Wednesday, June 13, 2007

what separates me from you

Thanks to A auntie, I discovered something fantastic about being unemployed and without urgent demands. Two nights ago, after we had dinner with her, I was getting out of her car, and she asked me, in that critical, practical, emotionless voice of hers, "What are you reading these days?" When I admitted I was currently without reading material (I was wise enough not to try to make the excuse of catching up on blog-perusing), she took a book from the armrest and handed it to me.

"Have you read it?" I asked her. She nodded. "Did you like it?" I prodded, because she offered up nothing.

She was still resistant. "It's set completely in India," was her only response. She eyed me for a moment, to see if I still wanted it. I took it, and started reading the cover. I was a bit concerned. Something about it reminded me of the plot summary of Khalid Hosseini's new novel, and he, frankly, annoys me.

This is how A auntie is, though. She doesn't discount your opinion, and she doesn't assert hers. She wanted me to draw my own conclusions, to enter the story without bias. And last night, thanks to this book, I suddenly discovered the great thing about being stuck in EBF. I covered 50 pages of it in the morning, and then last night, I nearly pulled an all-nighter finishing it.

The book was The Space Between Us by Thrity Umrigar. I'm surprised there hasn't been that much buzz about the book amongst the usual suspects. I still haven't been able to make a significant dent into Inheritance of Loss, and while I'll admit that the first few chapters of Umrigar's book were not immediately engaging, it quickly built to an interesting place. And, strangely enough, strangely because I have never lived in India, the book felt quite authentic to me.

The story revolves around a middle/upper-class woman and her servant. This, of course, could have set the stage for overwrought drama. And mind you, there are some plot twists and turns that may be a bit indulgent. But yet, there is something so accurate about the way this whole idea is captured, this whole idea of someone coming to your house, working beside you every day, how they are an important part of your daily existence, how they are even sometimes considered to be like part of your family, but how there is always a line that divides you that will never be crossed. There is something so accurate about how these boundaries exist and appear to be blurred but are never really crossed that any shortcomings in the novel seem forgivable.

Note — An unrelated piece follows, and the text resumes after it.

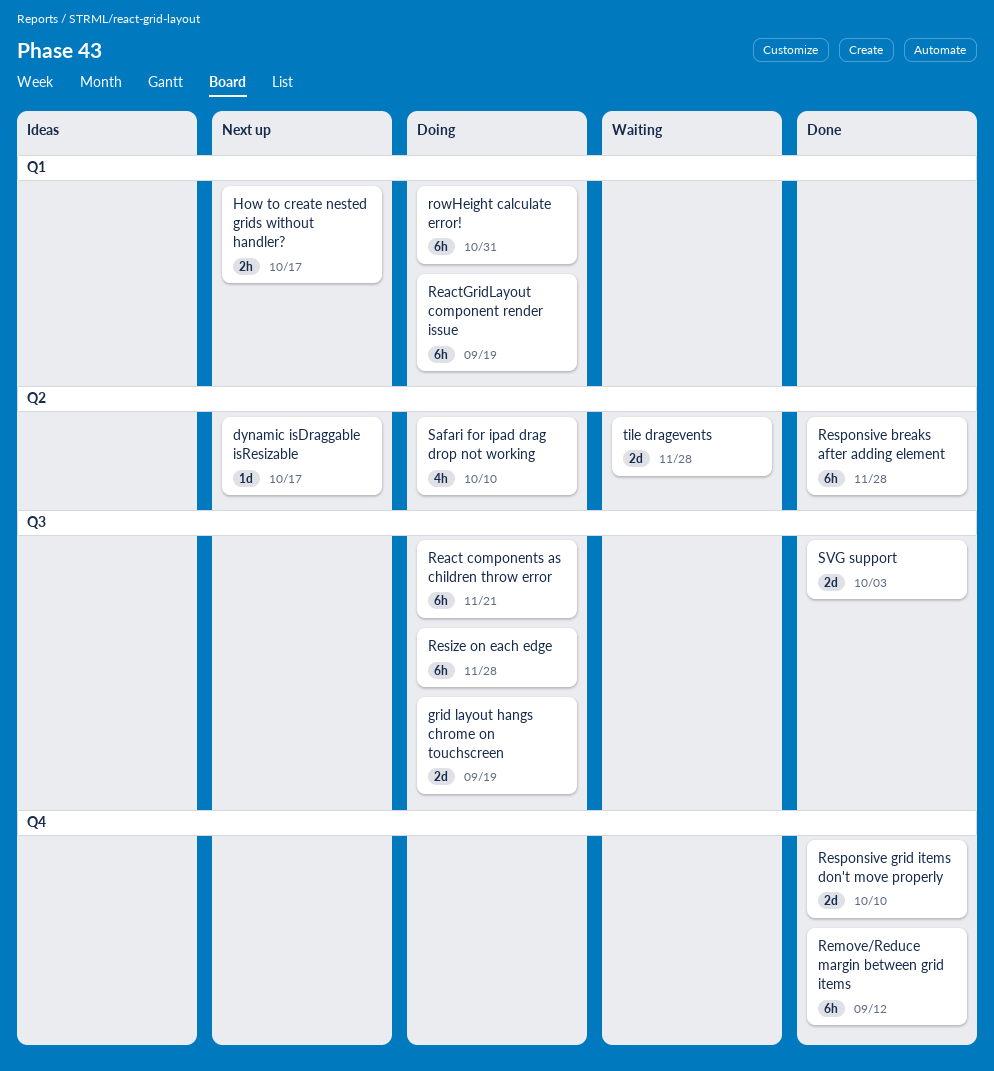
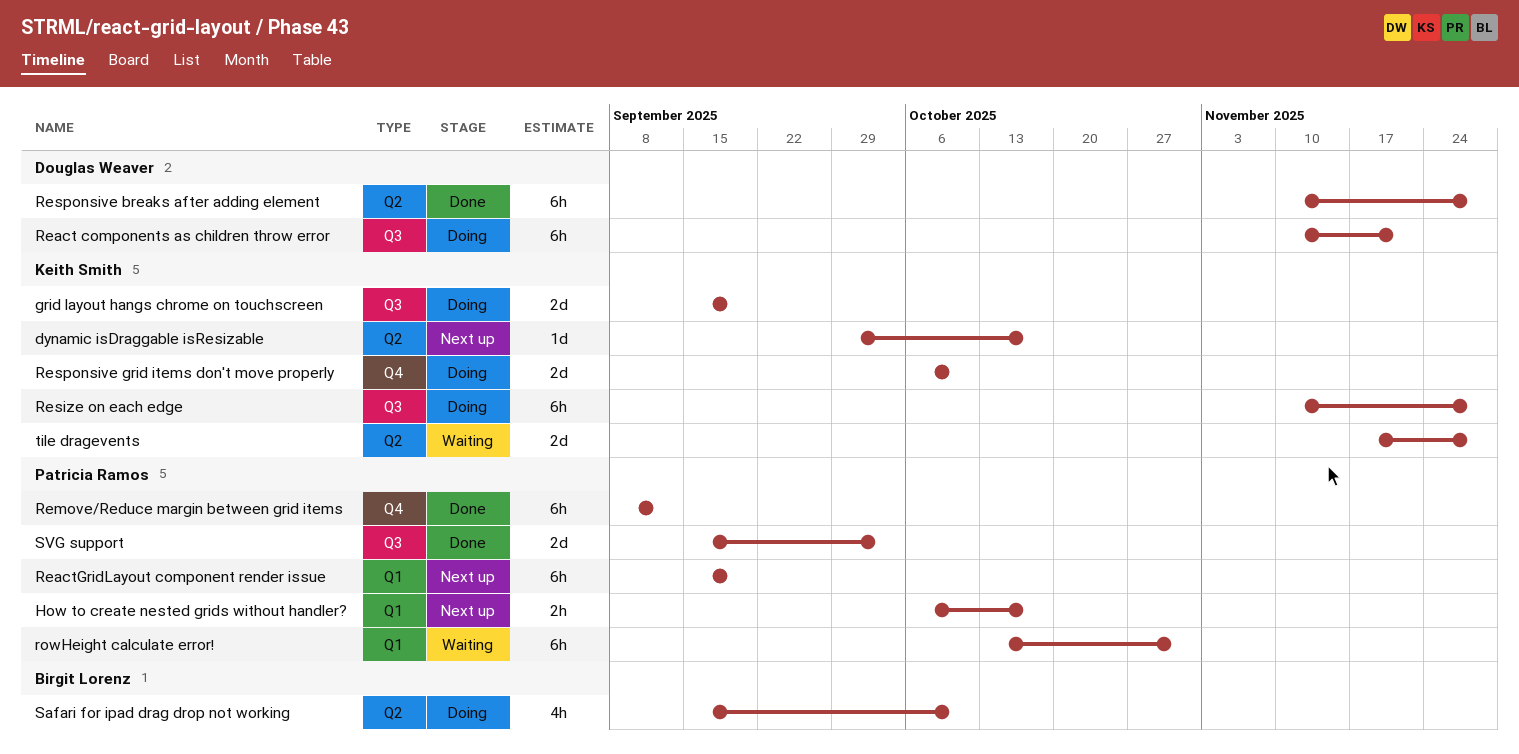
ReactGridLayout component render issue, status: Doing -> Next up
Responsive grid items don't move properly, status: Done -> Doing
rowHeight calculate error!, status: Doing -> Waiting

I guess I am big on the idea of these barriers lately. Whether it has to do with not relating, or unspoken rules regarding class, or chasms based on history, or fear, it just feels like there are so many lines drawn between everyone. And I wish I was better at being the one to try to bridge the divide. I wish I was better at being the one that reached out and forgave. It disturbs me that I wish that, because I used to be that person. But when I was that person, I just felt, over and over again, like I was being a pushover. I was annoyed with myself, that I'd spend time complaining about people when it was clear I had given them more chances than they deserved. I no longer found it romantic to be the doormat, to be the selfless, forgiving one. I feel so much stronger now that I do not let people run me over. But I question whether I actually am stronger- because letting the past go and finding ruins to salvage require a lot of strength, perhaps more than I ultimately possess.